Only the lines below between the one holding "left front paw: (12, 257)" and the one holding "left elbow: (561, 696)", inclusive, are to be reproduced word for word; the pictures are to be left out.
+++
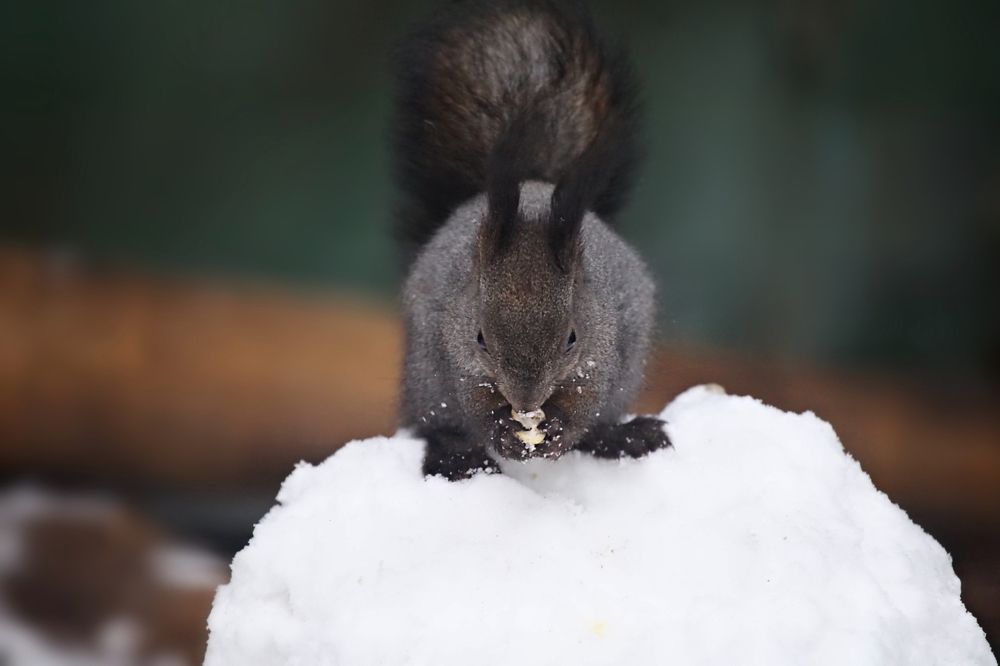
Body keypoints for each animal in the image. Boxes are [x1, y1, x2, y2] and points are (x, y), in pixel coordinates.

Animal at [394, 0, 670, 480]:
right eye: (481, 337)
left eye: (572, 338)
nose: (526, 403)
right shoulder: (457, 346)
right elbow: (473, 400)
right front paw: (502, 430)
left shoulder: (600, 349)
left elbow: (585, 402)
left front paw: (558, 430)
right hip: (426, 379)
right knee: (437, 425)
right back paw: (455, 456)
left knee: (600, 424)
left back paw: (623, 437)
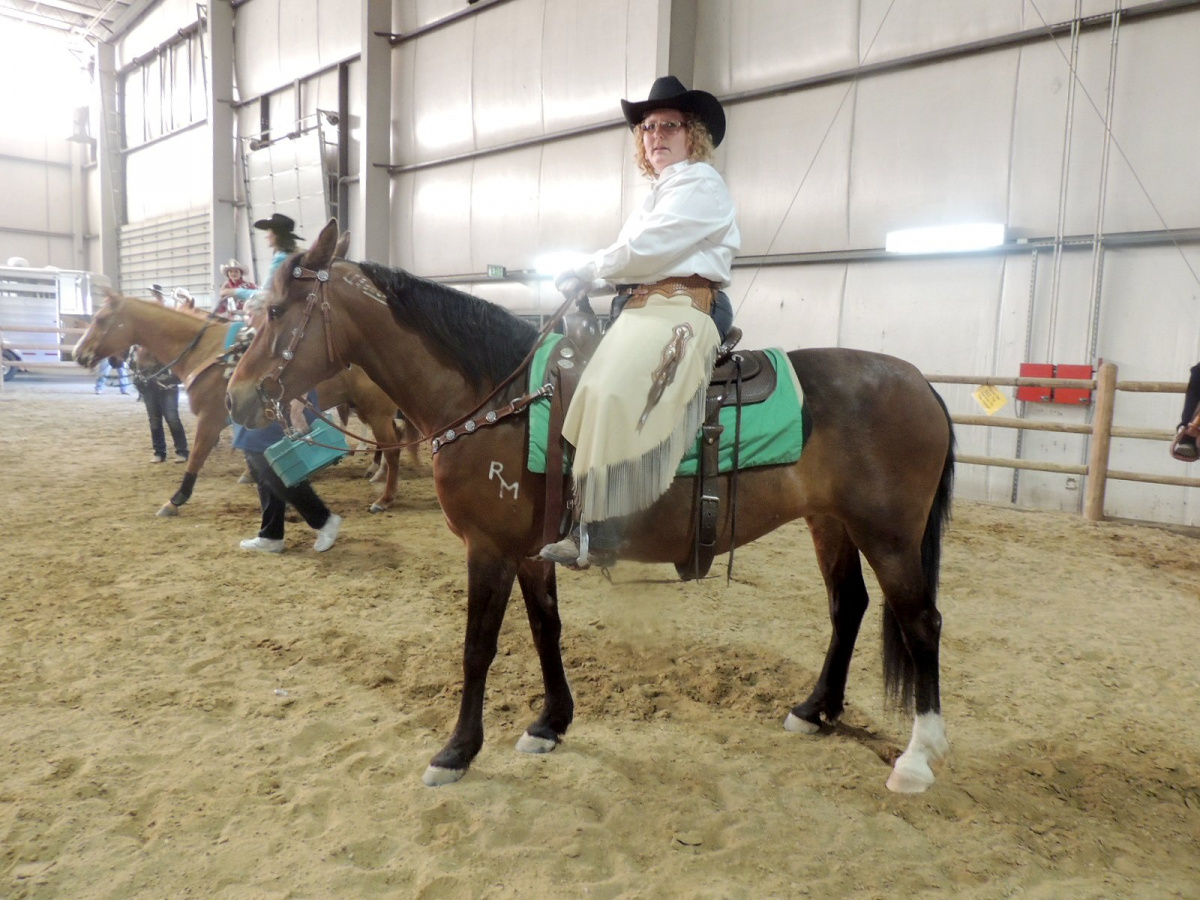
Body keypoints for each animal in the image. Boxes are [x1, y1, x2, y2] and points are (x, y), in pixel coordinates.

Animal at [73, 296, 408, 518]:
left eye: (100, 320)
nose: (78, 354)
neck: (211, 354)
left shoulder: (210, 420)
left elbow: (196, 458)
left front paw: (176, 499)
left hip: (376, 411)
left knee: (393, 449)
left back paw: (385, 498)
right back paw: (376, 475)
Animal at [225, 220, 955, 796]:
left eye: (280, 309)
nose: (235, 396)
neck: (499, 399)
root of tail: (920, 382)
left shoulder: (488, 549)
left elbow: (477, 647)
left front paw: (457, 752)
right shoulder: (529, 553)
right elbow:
+++
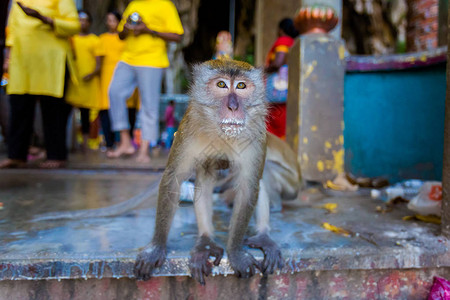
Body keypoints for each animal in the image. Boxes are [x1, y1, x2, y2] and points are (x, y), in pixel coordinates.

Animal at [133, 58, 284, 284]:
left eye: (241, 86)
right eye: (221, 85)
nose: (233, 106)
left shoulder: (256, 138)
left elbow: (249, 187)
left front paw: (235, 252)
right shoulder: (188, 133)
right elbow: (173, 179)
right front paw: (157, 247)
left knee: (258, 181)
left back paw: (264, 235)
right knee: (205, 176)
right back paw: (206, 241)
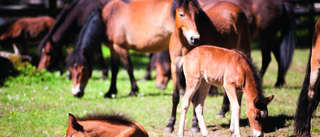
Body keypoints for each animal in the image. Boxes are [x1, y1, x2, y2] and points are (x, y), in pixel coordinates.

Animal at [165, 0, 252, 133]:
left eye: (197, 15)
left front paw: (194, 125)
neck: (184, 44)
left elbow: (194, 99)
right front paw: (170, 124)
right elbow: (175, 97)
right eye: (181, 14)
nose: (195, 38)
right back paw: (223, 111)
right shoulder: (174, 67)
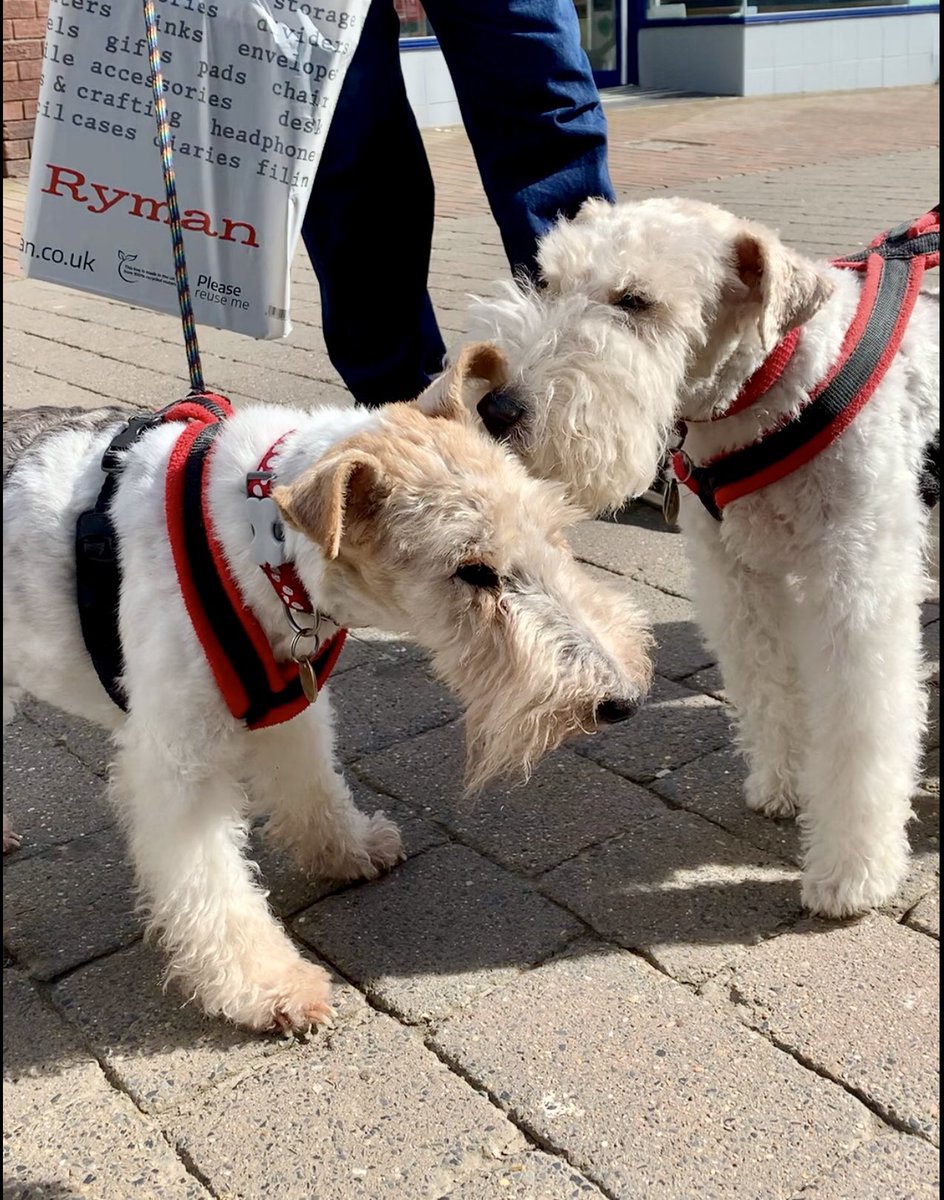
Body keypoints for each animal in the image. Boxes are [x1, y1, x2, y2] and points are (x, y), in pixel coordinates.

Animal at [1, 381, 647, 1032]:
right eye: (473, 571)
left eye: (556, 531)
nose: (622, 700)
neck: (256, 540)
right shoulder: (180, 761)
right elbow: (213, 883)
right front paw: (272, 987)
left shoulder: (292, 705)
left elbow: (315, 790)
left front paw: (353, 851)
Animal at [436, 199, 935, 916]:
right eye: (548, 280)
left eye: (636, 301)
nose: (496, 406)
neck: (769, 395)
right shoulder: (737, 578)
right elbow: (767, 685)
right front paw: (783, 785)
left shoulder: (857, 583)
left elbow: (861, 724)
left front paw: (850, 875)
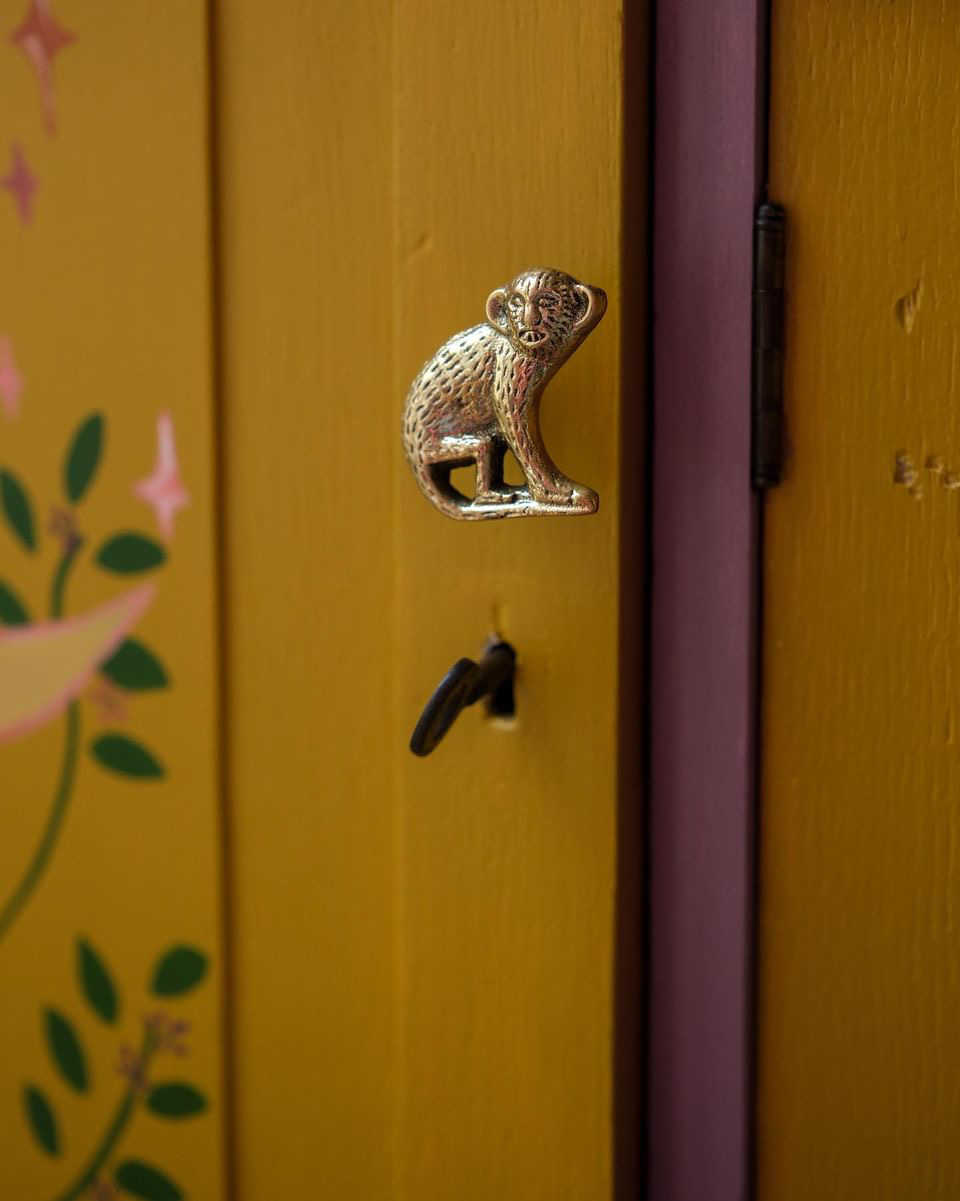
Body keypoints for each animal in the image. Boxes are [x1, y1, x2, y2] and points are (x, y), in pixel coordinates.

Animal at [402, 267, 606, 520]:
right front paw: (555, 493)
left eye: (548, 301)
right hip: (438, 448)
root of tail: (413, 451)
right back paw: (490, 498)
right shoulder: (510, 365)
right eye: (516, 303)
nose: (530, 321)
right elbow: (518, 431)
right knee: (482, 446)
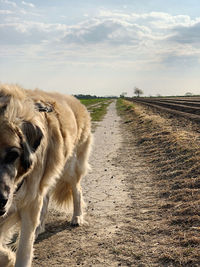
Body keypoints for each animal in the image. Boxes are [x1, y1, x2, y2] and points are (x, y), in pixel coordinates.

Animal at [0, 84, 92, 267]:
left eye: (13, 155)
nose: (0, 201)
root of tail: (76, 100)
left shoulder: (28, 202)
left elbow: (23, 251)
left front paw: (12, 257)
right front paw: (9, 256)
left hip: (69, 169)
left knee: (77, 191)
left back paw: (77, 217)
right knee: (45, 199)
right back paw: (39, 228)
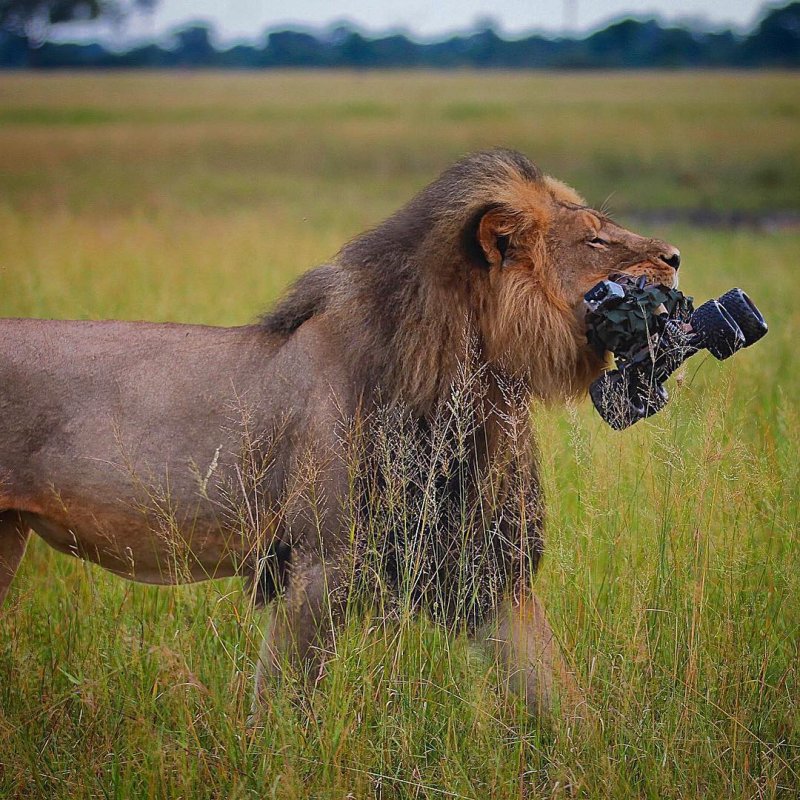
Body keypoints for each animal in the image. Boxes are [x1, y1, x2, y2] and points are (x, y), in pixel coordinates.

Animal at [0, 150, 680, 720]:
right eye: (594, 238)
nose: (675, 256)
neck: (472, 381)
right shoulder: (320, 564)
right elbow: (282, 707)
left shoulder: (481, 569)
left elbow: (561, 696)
+++
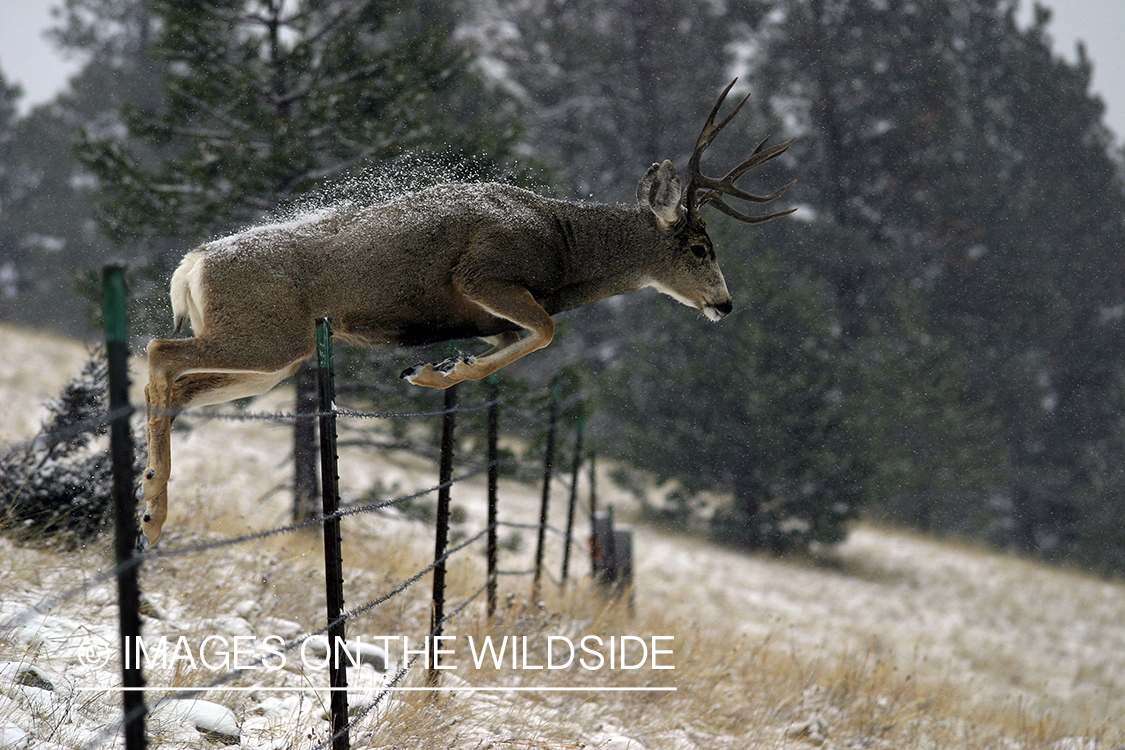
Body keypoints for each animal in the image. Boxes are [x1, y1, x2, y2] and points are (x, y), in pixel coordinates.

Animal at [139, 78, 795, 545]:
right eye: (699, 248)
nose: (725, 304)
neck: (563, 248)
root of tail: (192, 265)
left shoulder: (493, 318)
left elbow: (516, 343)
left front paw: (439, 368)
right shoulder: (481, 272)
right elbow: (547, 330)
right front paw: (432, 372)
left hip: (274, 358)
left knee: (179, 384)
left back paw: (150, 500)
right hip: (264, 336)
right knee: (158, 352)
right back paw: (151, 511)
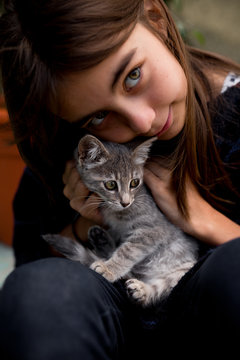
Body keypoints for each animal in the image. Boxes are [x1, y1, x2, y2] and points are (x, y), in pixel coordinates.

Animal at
+++
Solution to this exercise:
left front paw: (12, 257)
right front paw: (9, 256)
left hip: (69, 169)
left knee: (77, 191)
left back paw: (77, 217)
right knee: (45, 199)
right back paw: (39, 228)
Body keypoints for each animal in the image. Boxes are [x1, y1, x2, y2] and points are (x, y), in pixel coordinates.

Animal at [0, 150, 680, 720]:
right eye: (594, 238)
nose: (675, 256)
neck: (472, 381)
right shoulder: (320, 564)
right elbow: (282, 707)
left shoulder: (481, 569)
left elbow: (561, 696)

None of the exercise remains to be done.